Stephen Jakobi, of UK based campaign group Fair Trials Abroad, fears that innocent people could fall victim to wider cooperation between Europe's prosecuting agencies.
"It is perhaps no coincidence that this body was called Eurojust, thus yet again equating law enforcement with justice. Such an equation is the classic definition of the police state," says Jakobi.
"No one likes the idea of the guilty roaming free, but the presumption of innocence must insist that the protection of the not-guilty comes first."
Jakobi says it is vital to get defence lawyers involved at the European level to ensure the rights of the defendant are not forgotten as the EU takes steps to harmonise its justice systems.

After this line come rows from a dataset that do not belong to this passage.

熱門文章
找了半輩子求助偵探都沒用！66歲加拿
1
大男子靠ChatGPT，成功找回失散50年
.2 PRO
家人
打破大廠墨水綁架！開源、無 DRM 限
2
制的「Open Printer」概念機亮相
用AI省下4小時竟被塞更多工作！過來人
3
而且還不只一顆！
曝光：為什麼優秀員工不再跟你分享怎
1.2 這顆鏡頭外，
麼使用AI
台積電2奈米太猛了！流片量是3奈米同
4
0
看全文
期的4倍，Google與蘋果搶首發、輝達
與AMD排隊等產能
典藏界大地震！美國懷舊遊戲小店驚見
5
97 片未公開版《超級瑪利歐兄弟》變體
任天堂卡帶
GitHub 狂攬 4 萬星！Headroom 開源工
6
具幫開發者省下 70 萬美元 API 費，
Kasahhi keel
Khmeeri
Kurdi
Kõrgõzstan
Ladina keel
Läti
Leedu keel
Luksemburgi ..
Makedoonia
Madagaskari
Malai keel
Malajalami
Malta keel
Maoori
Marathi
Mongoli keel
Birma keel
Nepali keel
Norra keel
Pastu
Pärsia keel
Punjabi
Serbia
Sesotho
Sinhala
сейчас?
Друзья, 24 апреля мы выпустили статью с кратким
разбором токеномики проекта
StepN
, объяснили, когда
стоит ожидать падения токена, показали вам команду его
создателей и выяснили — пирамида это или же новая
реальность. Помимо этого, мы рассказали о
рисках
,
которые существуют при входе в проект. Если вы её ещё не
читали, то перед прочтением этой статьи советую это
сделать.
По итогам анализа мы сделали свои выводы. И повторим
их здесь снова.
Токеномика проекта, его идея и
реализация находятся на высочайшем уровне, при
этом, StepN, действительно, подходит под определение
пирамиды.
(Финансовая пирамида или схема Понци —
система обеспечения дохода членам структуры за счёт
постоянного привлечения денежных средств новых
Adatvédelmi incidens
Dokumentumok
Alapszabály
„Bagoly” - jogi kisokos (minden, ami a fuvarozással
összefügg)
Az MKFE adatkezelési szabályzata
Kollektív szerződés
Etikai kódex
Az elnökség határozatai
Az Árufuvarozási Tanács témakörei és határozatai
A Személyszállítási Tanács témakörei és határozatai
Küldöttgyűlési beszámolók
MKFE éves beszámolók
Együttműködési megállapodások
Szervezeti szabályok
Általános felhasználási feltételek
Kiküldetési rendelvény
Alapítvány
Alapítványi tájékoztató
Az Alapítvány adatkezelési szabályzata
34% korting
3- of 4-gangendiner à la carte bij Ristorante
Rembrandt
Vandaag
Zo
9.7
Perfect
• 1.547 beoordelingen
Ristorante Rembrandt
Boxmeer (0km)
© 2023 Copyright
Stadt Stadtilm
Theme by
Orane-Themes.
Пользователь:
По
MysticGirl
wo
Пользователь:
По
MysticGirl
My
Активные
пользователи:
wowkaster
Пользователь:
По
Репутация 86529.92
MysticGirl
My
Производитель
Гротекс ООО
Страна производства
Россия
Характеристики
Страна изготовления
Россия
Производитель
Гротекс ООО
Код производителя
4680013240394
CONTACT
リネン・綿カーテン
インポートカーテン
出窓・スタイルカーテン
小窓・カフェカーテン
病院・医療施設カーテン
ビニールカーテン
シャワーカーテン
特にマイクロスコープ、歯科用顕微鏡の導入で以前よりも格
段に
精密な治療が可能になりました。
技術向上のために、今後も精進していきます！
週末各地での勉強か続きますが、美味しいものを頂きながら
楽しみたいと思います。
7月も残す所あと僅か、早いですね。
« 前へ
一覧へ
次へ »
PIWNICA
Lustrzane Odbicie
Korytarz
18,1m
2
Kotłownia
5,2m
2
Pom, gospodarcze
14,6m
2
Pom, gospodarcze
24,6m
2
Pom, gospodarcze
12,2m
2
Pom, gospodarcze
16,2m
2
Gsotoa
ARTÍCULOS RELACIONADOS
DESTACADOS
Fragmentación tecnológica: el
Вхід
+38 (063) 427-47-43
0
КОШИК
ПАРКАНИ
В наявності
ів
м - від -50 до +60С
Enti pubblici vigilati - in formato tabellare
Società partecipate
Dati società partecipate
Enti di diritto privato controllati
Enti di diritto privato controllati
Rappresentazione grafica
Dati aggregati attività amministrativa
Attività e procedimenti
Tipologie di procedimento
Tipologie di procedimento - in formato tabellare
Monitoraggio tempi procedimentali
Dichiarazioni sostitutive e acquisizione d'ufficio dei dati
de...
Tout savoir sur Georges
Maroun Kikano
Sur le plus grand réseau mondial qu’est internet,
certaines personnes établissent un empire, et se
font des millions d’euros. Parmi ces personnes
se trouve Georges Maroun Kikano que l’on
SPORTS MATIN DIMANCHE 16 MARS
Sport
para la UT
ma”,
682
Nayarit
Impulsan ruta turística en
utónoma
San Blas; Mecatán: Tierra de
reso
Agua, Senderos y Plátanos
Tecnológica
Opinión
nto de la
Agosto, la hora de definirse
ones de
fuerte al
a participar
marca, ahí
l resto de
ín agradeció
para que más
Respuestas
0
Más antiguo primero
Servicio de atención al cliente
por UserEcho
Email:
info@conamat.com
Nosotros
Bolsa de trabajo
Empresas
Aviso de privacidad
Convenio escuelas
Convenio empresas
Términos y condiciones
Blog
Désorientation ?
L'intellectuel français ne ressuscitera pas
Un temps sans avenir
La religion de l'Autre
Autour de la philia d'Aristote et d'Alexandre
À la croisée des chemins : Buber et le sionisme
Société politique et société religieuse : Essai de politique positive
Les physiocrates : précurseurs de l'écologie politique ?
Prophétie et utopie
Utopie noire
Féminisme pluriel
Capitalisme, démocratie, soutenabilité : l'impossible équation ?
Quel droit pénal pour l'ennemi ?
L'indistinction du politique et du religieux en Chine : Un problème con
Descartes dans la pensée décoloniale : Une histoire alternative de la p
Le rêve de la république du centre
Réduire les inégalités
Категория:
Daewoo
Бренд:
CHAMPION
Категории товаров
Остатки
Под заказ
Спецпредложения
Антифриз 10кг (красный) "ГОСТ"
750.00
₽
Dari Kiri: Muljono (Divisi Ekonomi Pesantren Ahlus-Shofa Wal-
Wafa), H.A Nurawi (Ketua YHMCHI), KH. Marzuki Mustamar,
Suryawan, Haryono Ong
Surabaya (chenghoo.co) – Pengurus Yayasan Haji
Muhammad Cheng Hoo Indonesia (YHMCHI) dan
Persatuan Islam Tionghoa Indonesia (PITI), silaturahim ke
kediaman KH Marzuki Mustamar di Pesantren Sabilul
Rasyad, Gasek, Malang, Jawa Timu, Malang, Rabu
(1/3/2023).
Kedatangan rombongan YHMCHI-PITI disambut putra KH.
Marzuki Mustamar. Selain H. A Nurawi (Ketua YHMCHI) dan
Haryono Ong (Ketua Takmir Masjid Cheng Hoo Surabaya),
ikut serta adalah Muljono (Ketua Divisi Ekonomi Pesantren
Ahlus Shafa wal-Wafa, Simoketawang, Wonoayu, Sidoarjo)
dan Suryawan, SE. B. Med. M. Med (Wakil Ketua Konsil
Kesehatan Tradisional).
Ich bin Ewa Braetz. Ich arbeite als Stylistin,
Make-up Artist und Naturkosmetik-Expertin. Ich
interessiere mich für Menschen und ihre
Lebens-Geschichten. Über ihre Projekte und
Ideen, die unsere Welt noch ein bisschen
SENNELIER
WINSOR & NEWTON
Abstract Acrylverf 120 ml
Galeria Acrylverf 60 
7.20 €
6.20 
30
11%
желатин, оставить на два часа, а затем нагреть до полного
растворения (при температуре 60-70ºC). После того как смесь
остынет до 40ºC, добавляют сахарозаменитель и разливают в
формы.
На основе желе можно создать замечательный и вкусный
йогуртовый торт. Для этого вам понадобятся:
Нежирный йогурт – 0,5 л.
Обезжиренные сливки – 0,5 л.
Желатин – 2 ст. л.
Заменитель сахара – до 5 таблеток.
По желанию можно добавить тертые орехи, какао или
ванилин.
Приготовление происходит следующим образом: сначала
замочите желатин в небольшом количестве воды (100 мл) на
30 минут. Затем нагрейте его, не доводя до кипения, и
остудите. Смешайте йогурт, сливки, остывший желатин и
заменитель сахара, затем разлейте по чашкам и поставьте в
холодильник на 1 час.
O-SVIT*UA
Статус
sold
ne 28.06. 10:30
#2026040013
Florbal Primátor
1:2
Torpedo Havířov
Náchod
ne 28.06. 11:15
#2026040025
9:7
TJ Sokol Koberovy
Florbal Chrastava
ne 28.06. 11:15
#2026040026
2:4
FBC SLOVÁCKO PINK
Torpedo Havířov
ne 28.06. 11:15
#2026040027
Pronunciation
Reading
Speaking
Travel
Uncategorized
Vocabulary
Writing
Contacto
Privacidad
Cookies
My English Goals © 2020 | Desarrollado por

In particular, he is concerned that judicial cooperation rules planned in the wake of the Tampere summit in 1999 will make it easier for judges in one European country to call for trial citizens from another.
"The Tampere conclusions contain 24 measures designed to aid interstate law enforcement, yet nothing has been proposed with regard to the handicaps citizens face when defending themselves against criminal accusations in countries other than their own," he says.
Jakobi is backed in his call for a defence lawyers' panel by British Liberal MEP Graham Watson, chairman of the Parliament's justice and home affairs committee. "I think it's a great idea. I would be putting my name to any budgetary changes that would be necessary to get this up and running.
"One of the things that worries me is that the emphasis on creating the area of freedom, security and justice has so far been almost entirely on the security and not on the freedom and justice," he said.
The details of how the panel would work are still to be hammered out. Jakobi says that its primary task would be to analyse anti-crime legislation to ensure that it does not compromise the rights of defendants.
The group, provisionally named Eurorights, could also help coordinate defence lawyers' working across borders and give advice on dealing with foreign legal systems.
The principal hurdle in getting Eurorights up and running would be persuading member states to agree to the plan, although Watson says he believes national lawyers' associations would unite behind it.
A preliminary version of Eurojust, which is made up of a senior prosecutor from each member state permanently based in Brussels, began work on 1 March. Agreement on a beefed up version of the body with stronger law-enforcing powers is due by the end of the year.
A leading civil liberties group, backed by MEPs, wants the EU to set up a panel of defence lawyers to act as a counter-balance to the new office of public prosecutors, Eurojust.